For 1H2016, Ranhill recorded consolidated revenue and pre-tax profits of RM701.8 million and RM95.8 million respectively. Total group borrowings declined to RM1.47 billion (FY2015: RM1.63 billion) following the redemption of RPI’s bonds. Ranhill also undertook a partial redemption of its sukuk amounting to RM100.0 million in August this year, in addition to the RM60.0 million principal payment on the facility in May. Ranhill has plans to invest in new power projects with the RM169.1 million in proceeds from the proposed divestment of its 60% equity interest in Ranhill Water (Hong Kong) Ltd (RWHK), a China-based industrial wastewater treatment company. The proposed divestment by end-2016 will also result in group borrowings being reduced by RM148.3 million from the deconsolidation of RWHK.

As at end-June 2016, group debt-to-equity stood at 2.0 times, down from 4.3x at end-December 2015. This notwithstanding, MARC highlights that the total outstanding RM736.0 million under Tranche 1 and Tranche 2 has been classified under current liabilities due to a breach of financial covenant with the guarantors.
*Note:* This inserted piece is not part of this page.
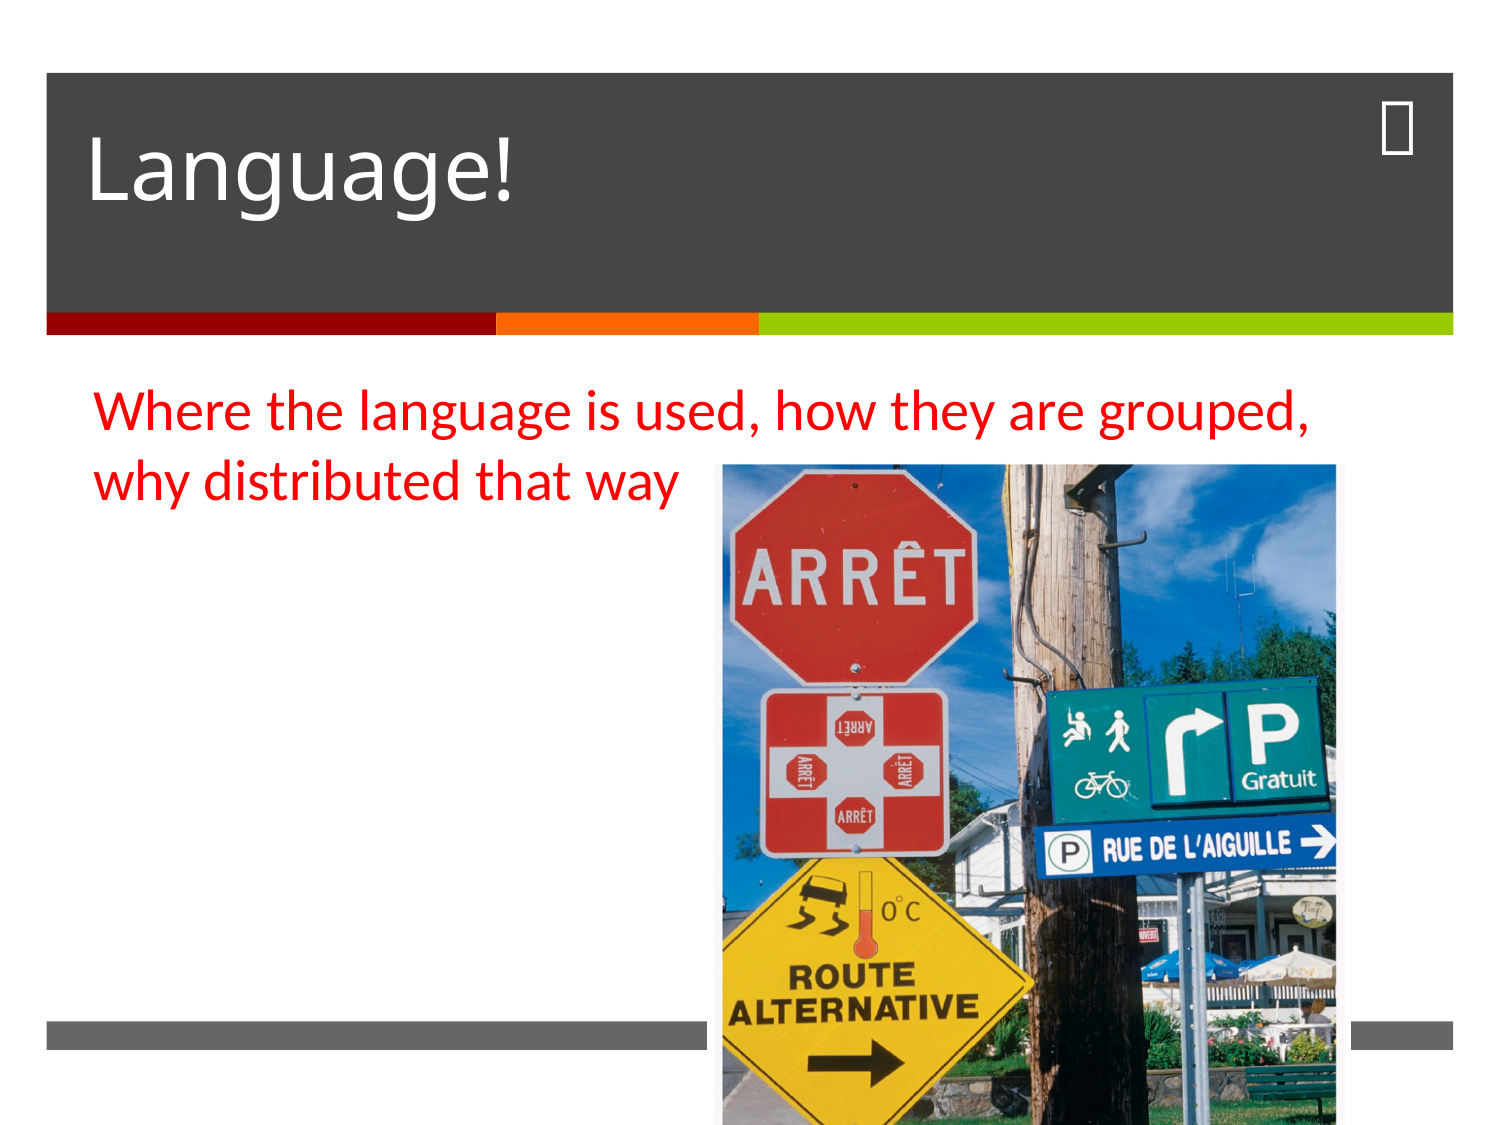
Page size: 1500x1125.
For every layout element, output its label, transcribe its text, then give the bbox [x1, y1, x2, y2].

title Language! [69, 46, 1351, 226]
picture [706, 457, 1351, 1125]
subtitle Where the language is used, how they are grouped, why distributed that way [78, 179, 1423, 1050]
MARC understands that the guarantors have granted indulgence until end-2018 for the company to meet the stipulated financial covenant under each tranche’s guarantee agreement.
                                                                                                                         
Sukukholders are insulated from downside risk related to the credit profile of Ranhill Capital by the guarantees provided by Maybank Islamic and Danajamin. Any change in the supported ratings or rating outlook would be primarily driven by changes in the credit strength of the guarantors.